There is nothing like having a german shepherd puppy to develop more empathy for clients who complain about biting puppies.
My now 11 week old puppy hasn’t drawn blood yet, but like many puppies, he explores the world with a mouth filled with razor sharp teeth. The other day I was trying to put on my socks and boots to keep him from biting my feet but he was biting my socks and pulling them off faster than I could put them on! Someday, this might be a useful trick, but for now, it’s like having a pet shark!
Many of my clients tell me they try to turn their back on their bitey puppies, and then they show me the scars to prove it. Don’t stand there and let your dog bite you! If your dog is biting, kindly separate him from you, with a gate. You want your dog to find out that when he starts biting, the party with you is over. And here are some other tricks to dealing with this.

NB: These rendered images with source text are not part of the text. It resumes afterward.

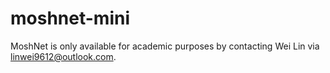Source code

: # moshnet-mini

MoshNet is only available for academic purposes by contacting Wei Lin via linwei9612@outlook.com.
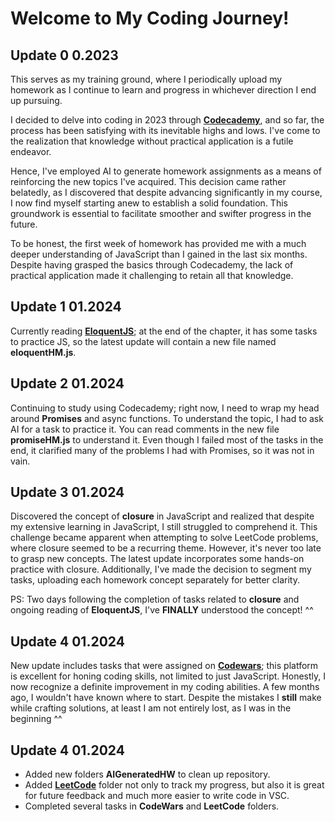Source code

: # Welcome to My Coding Journey!

## Update 0  0.2023
This serves as my training ground, where I periodically upload my homework as I continue to learn and progress in whichever direction I end up pursuing.

I decided to delve into coding in 2023 through **[Codecademy](https://www.codecademy.com)**, and so far, the process has been satisfying with its inevitable highs and lows. I've come to the realization that knowledge without practical application is a futile endeavor.

Hence, I've employed AI to generate homework assignments as a means of reinforcing the new topics I've acquired. This decision came rather belatedly, as I discovered that despite advancing significantly in my course, I now find myself starting anew to establish a solid foundation. This groundwork is essential to facilitate smoother and swifter progress in the future.

To be honest, the first week of homework has provided me with a much deeper understanding of JavaScript than I gained in the last six months. Despite having grasped the basics through Codecademy, the lack of practical application made it challenging to retain all that knowledge.

## Update 1 01.2024
Currently reading **[EloquentJS](https://eloquentjavascript.net/)**; at the end of the chapter, it has some tasks to practice JS, so the latest update will contain a new file named __eloquentHM.js__.

## Update 2 01.2024
Continuing to study using Codecademy; right now, I need to wrap my head around **Promises** and async functions. To understand the topic, I had to ask AI for a task to practice it. You can read comments in the new file __promiseHM.js__ to understand it. Even though I failed most of the tasks in the end, it clarified many of the problems I had with Promises, so it was not in vain.

## Update 3 01.2024
Discovered the concept of __closure__ in JavaScript and realized that despite my extensive learning in JavaScript, I still struggled to comprehend it. This challenge became apparent when attempting to solve LeetCode problems, where closure seemed to be a recurring theme. However, it's never too late to grasp new concepts. The latest update incorporates some hands-on practice with closure. Additionally, I've made the decision to segment my tasks, uploading each homework concept separately for better clarity.

PS: Two days following the completion of tasks related to __closure__ and ongoing reading of **EloquentJS**, I've **FINALLY** understood the concept! ^^

## Update 4 01.2024
New update includes tasks that were assigned on **[Codewars](https://www.codewars.com/)**; this platform is excellent for honing coding skills, not limited to just JavaScript. Honestly, I now recognize a definite improvement in my coding abilities. A few months ago, I wouldn't have known where to start. Despite the mistakes I __still__ make while crafting solutions, at least I am not entirely lost, as I was in the beginning ^^

## Update 4 01.2024
- Added new folders **AIGeneratedHW** to clean up repository. 
- Added **[LeetCode](https://leetcode.com/)** folder not only to track my progress, but also it is great for future feedback and much more easier to write code in VSC.
- Completed several tasks in **CodeWars** and **LeetCode** folders.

- Tired puppies are bitier puppies. This is REALLY important and very true. My pup has a nap schedule and when he starts to get tired he gets definitely like “let me bite your arm! your face! your hair!” When I’ve had enough, he has also had enough. I put him down for a nap with a good chewy thing in his crate, and he wakes up much more gentle and calm. At 11 weeks, he seems to be sleeping two hours, then awake two hours all day long, but then he sleeps 10 hours through the night. Puppies, especially large breed pups, need a lot of sleep.

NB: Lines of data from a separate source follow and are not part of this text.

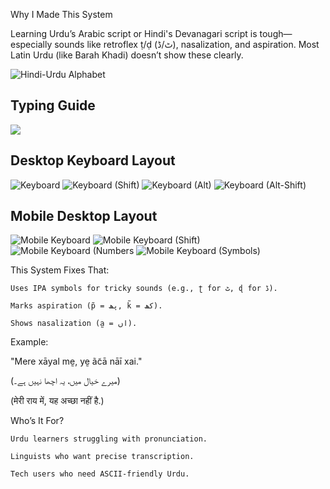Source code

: Why I Made This System

Learning Urdu’s Arabic script or Hindi's Devanagari script is tough—especially sounds like retroflex ṭ/ḍ (ٹ/ڈ), nasalization, and aspiration. Most Latin Urdu (like Barah Khadi) doesn’t show these clearly.

![Hindi-Urdu Alphabet](Hindi-Urdu%20Alphabet.png)

## Typing Guide

![](urdu_dvorak/source/help/hindi_urdu_alphabet.png)

## Desktop Keyboard Layout

![Keyboard](urdu_dvorak/source/help/typing_layout.png)
![Keyboard (Shift)](urdu_dvorak/source/help/typing_layout_shift.png)
![Keyboard (Alt)](urdu_dvorak/source/help/typing_layout_alt.png)
![Keyboard (Alt-Shift)](urdu_dvorak/source/help/typing_layout_altshift.png)

## Mobile Desktop Layout

![Mobile Keyboard](urdu_dvorak/source/help/mobile_layout.png)
![Mobile Keyboard (Shift)](urdu_dvorak/source/help/mobile_shift_layout.png)
![Mobile Keyboard (Numbers](urdu_dvorak/source/help/mobile_numbers_layout.png)
![Mobile Keyboard (Symbols)](urdu_dvorak/source/help/mobile_symbols_layout.png)


This System Fixes That:

    Uses IPA symbols for tricky sounds (e.g., ʈ for ٹ, ɖ for ڈ).

    Marks aspiration (p̃ = پھ, k̃ = کھ).

    Shows nasalization (a̰ = اں).

Example:

"Mere xāyal mḛ, yḛ ãc̃ā nāī xai."

(میرے خیال میں، یہ اچھا نہیں ہے۔)

(मेरी राय में, यह अच्छा नहीं है.)

Who’s It For?

    Urdu learners struggling with pronunciation.

    Linguists who want precise transcription.

    Tech users who need ASCII-friendly Urdu.

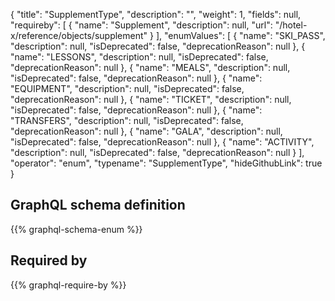 {
  "title": "SupplementType",
  "description": "",
  "weight": 1,
  "fields": null,
  "requireby": [
    {
      "name": "Supplement",
      "description": null,
      "url": "/hotel-x/reference/objects/supplement"
    }
  ],
  "enumValues": [
    {
      "name": "SKI_PASS",
      "description": null,
      "isDeprecated": false,
      "deprecationReason": null
    },
    {
      "name": "LESSONS",
      "description": null,
      "isDeprecated": false,
      "deprecationReason": null
    },
    {
      "name": "MEALS",
      "description": null,
      "isDeprecated": false,
      "deprecationReason": null
    },
    {
      "name": "EQUIPMENT",
      "description": null,
      "isDeprecated": false,
      "deprecationReason": null
    },
    {
      "name": "TICKET",
      "description": null,
      "isDeprecated": false,
      "deprecationReason": null
    },
    {
      "name": "TRANSFERS",
      "description": null,
      "isDeprecated": false,
      "deprecationReason": null
    },
    {
      "name": "GALA",
      "description": null,
      "isDeprecated": false,
      "deprecationReason": null
    },
    {
      "name": "ACTIVITY",
      "description": null,
      "isDeprecated": false,
      "deprecationReason": null
    }
  ],
  "operator": "enum",
  "typename": "SupplementType",
  "hideGithubLink": true
}
## GraphQL schema definition

{{% graphql-schema-enum %}}

## Required by

{{% graphql-require-by %}}
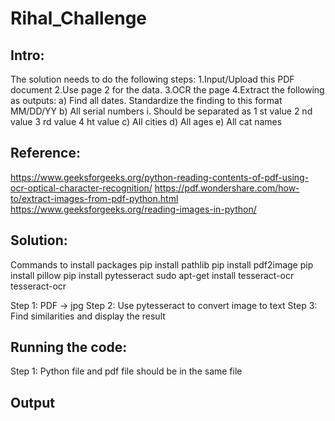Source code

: # Rihal_Challenge
## Intro:
The solution needs to do the following steps: 
1.Input/Upload this PDF document 
2.Use page 2 for the data. 
3.OCR the page 
4.Extract the following as outputs: 
  a) Find all dates. Standardize the finding to this format MM/DD/YY 
  b) All serial numbers 
    i. Should be separated as 1 st value 2 nd value 3 rd value 4 ht value 
  c) All cities 
  d) All ages 
  e) All cat names
  
  ## Reference:
  https://www.geeksforgeeks.org/python-reading-contents-of-pdf-using-ocr-optical-character-recognition/
  https://pdf.wondershare.com/how-to/extract-images-from-pdf-python.html
  https://www.geeksforgeeks.org/reading-images-in-python/
  
  ## Solution:
  Commands to install packages
    pip install pathlib
    pip install pdf2image
    pip install pillow
    pip install pytesseract
    sudo apt-get install tesseract-ocr tesseract-ocr
    
  Step 1: PDF -> jpg
  Step 2: Use pytesseract to convert image to text
  Step 3: Find similarities and display the result
  
  ## Running the code:
  Step 1: Python file and pdf file should be in the same file
  
  ## Output
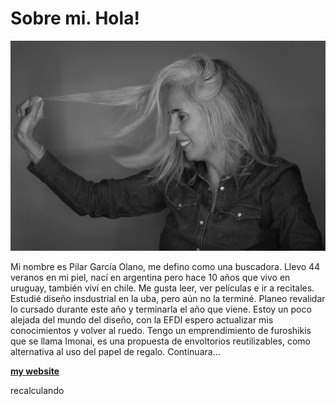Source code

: # Sobre mi. Hola!

![](../images/pilar1.jpg)

Mi nombre es Pilar García Olano, me defino como una buscadora. Llevo 44 veranos en mi piel, nací en argentina pero hace 10 años que vivo en uruguay, también viví en chile. Me gusta leer, ver películas e ir a recitales. Estudié diseño insdustrial en la uba, pero aún no la terminé. Planeo revalidar lo cursado durante este año y terminarla el año que viene. Estoy un poco alejada del mundo del diseño, con la EFDI espero actualizar mis conocimientos y volver al ruedo. Tengo un emprendimiento de furoshikis que se llama Imonai, es una propuesta de envoltorios reutilizables, como alternativa al uso del papel de regalo. Continuara...

 **[my website](https://www.instagram.com/imonai.furo/)**

 recalculando
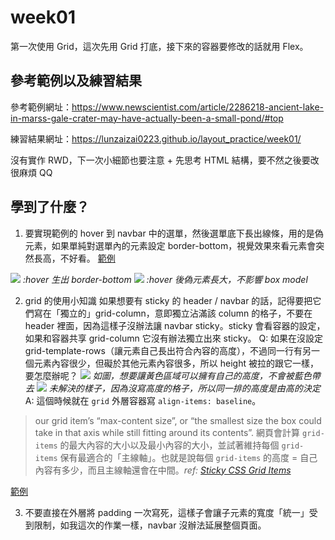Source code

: # week01
第一次使用 Grid，這次先用 Grid 打底，接下來的容器要修改的話就用 Flex。

## 參考範例以及練習結果

參考範例網址：https://www.newscientist.com/article/2286218-ancient-lake-in-marss-gale-crater-may-have-actually-been-a-small-pond/#top

練習結果網址：https://lunzaizai0223.github.io/layout_practice/week01/

沒有實作 RWD，下一次小細節也要注意 + 先思考 HTML 結構，要不然之後要改很麻煩 QQ

## 學到了什麼？
1. 要實現範例的 hover 到 navbar 中的選單，然後選單底下長出線條，用的是偽元素，如果單純對選單內的元素設定 border-bottom，視覺效果來看元素會突然長高，不好看。
[範例](https://codepen.io/lun0223/pen/YzxPjOX)

![](https://i.imgur.com/OshSWGa.png)
*:hover 生出 border-bottom*
![](https://i.imgur.com/62Sk9rn.png)
*:hover 後偽元素長大，不影響 box model*

2. grid 的使用小知識
如果想要有 sticky 的 header / navbar 的話，記得要把它們寫在「獨立的」grid-column，意即獨立沾滿該 column 的格子，不要在 header 裡面，因為這樣子沒辦法讓 navbar sticky。sticky 會看容器的設定，如果和容器共享 grid-column 它沒有辦法獨立出來 sticky。
Q: 如果在沒設定 grid-template-rows（讓元素自己長出符合內容的高度），不過同一行有另一個元素內容很少，但礙於其他元素內容很多，所以 height 被拉的跟它一樣，要怎麼辦呢？
  ![](https://i.imgur.com/9H6J0cZ.png)
  *如圖，想要讓黃色區域可以擁有自己的高度，不會被藍色帶去*
  ![](https://i.imgur.com/tZUbb8D.png)
  *未解決的樣子，因為沒寫高度的格子，所以同一排的高度是由高的決定*
A: 這個時候就在 `grid` 外層容器寫 `align-items: baseline`。
>our grid item’s “max-content size”, or “the smallest size the box could take in that axis while still fitting around its contents”.
>網頁會計算 `grid-items` 的最大內容的大小以及最小內容的大小，並試著維持每個 `grid-items` 保有最適合的「主線軸」。也就是說每個 `grid-items` 的高度 = 自己內容有多少，而且主線軸還會在中間。*ref: [Sticky CSS Grid Items](https://melanie-richards.com/blog/css-grid-sticky/)*

[範例](https://codepen.io/lun0223/pen/ExvadWm)

3. 不要直接在外層將 padding 一次寫死，這樣子會讓子元素的寬度「統一」受到限制，如我這次的作業一樣，navbar 沒辦法延展整個頁面。

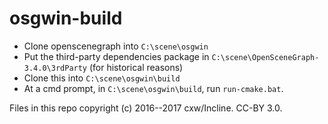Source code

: # osgwin-build

 - Clone openscenegraph into `C:\scene\osgwin`
 - Put the third-party dependencies package in 
   `C:\scene\OpenSceneGraph-3.4.0\3rdParty` (for historical reasons)
 - Clone this into `C:\scene\osgwin\build`
 - At a cmd prompt, in `C:\scene\osgwin\build`, run `run-cmake.bat`.

Files in this repo copyright (c) 2016--2017 cxw/Incline.  CC-BY 3.0.

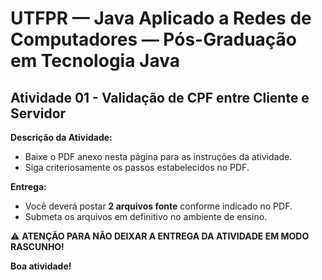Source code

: # UTFPR — Java Aplicado a Redes de Computadores — Pós-Graduação em Tecnologia Java

## Atividade 01 - Validação de CPF entre Cliente e Servidor

**Descrição da Atividade:**
- Baixe o PDF anexo nesta página para as instruções da atividade. 
- Siga criteriosamente os passos estabelecidos no PDF. 

**Entrega:**
- Você deverá postar **2 arquivos fonte** conforme indicado no PDF.
- Submeta os arquivos em definitivo no ambiente de ensino.

⚠️ **ATENÇÃO PARA NÃO DEIXAR A ENTREGA DA ATIVIDADE EM MODO RASCUNHO!**

**Boa atividade!**
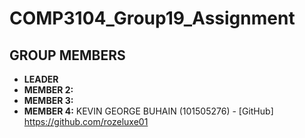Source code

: # COMP3104_Group19_Assignment

## GROUP MEMBERS
- **LEADER**
- **MEMBER 2:**
- **MEMBER 3:**
- **MEMBER 4:** KEVIN GEORGE BUHAIN (101505276) - [GitHub] https://github.com/rozeluxe01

- Give him something else to bite. Sometimes, I stick his own paw in his mouth, or his tail and that seems to be very helpful in helping puppies learn not to bite so hard. It’s convenient too! I keep other toys conveniently located too (tied to my belt), ready to redirect and engage his play in a positive way. People worry about rawhide, but I use small pieces of rawhide (just one “rawhide chip” a day) and my pup chews and chews and chews and turns it into gum. That seems much safer to me than the raw beef bones which he turns into shards of glass. Carrots are good. Half a pig ear is good. Dogs need to chew, rip, bite. Provide them kongs and bones and paper bags.
- Collar grab/ drop it games. I practice toy games so that he learns “drop it.” If he won’t drop my pants leg, sleeve, or toy, I gently hold the collar and wait, being as still and boring as I can be so that now his “toy” is inactive. The instant he drops whatever he’s grabbed, I release the collar and reward (often with a game of tug)! If he re-grabs my pantleg, I re-grab his collar. I aim to be gentle and just hold the collar, freeze, while he figures out that dropping his mouthful means I drop his collar. If I don’t feel like more games of tug, I reward the drop by feeding.
- While sometimes I can’t help but shriek “ouch!” and sometimes shrieking might let provide good information for a puppy, other times it might be more rewarding to bite you if you shriek! Puppies don’t understand that they are not supposed to make us shriek. So I try to set myself up to be “bite proof.” My boots mean he can’t herd me if he bites my ankles. Gloves mean I have the upper hand. Sleeves mean he can’t bite my arm and I still am going to pick him up. My goal is to teach him that his bites do not influence my behavior. I’m in charge, bitey puppy or not.
- Use lots of food and chew toys to keep his teeth where they belong while you are socializing your puppy. Give him big soft toys to chew, and these will give him something to do with his mouth while the kids are patting the puppy. Warn people, kids especially, not to yank hands away. Keep very close tabs on when you socialize your pup (NOT when he’s tired!), and separate him with a gate if he is in a bitey mood.
- Condition your puppy to love a head halter and crate. That means, a crate is not just a place to lock your dog up at night, but we use it as a training tool, and it’s associated with lots of reinforcing opportunities. We always give a chew when the dog goes in the crate, even if I’m putting him in the crate because he’s being bitey. If he is biting a lot, playing intensely as a pup, you know you have a good dog with a lot of drive and you’re going to need him to love that gear when he is a teenager. Train train train.Self control is a learned skill, it’s not something any dog is born with.
- Teach a hand target, and only mark and reward when he targets your hand with his nose, don’t reward when you feel a tooth.
- Deliver food rewards to the tongue, not the tooth. How to practice: Put peanut butter in the palm of your hand, and present your closed fist to your pup. When you feel his tongue “click” and open your hand for the puppy to lick the peanut butter, but if you feel a tooth, take away access to the peanut butter.
- I play with my puppy in all the ways you should never greet a strange dog. I stick my fingers in his mouth and stick my face in his face (while carefully guiding his mouth safely away from my face. I try to get him used to biting gently. In some situations, if he is being too intense biting on my hand, it works to stick my hand a little bit further into his mouth, rather than yank my hand away. When you yank your hand away, that can unfortunately reward the dog for biting and also rip open your hand. Instead, if you go in the opposite direction and move into his bite, he probably will back right off.
- I change my expectations. Puppies explore the world with their mouth. I don’t expect my puppies to never bite, but I know that they will. I help them find out what kind of biting is part of our games, and what kind of biting ends our fun games.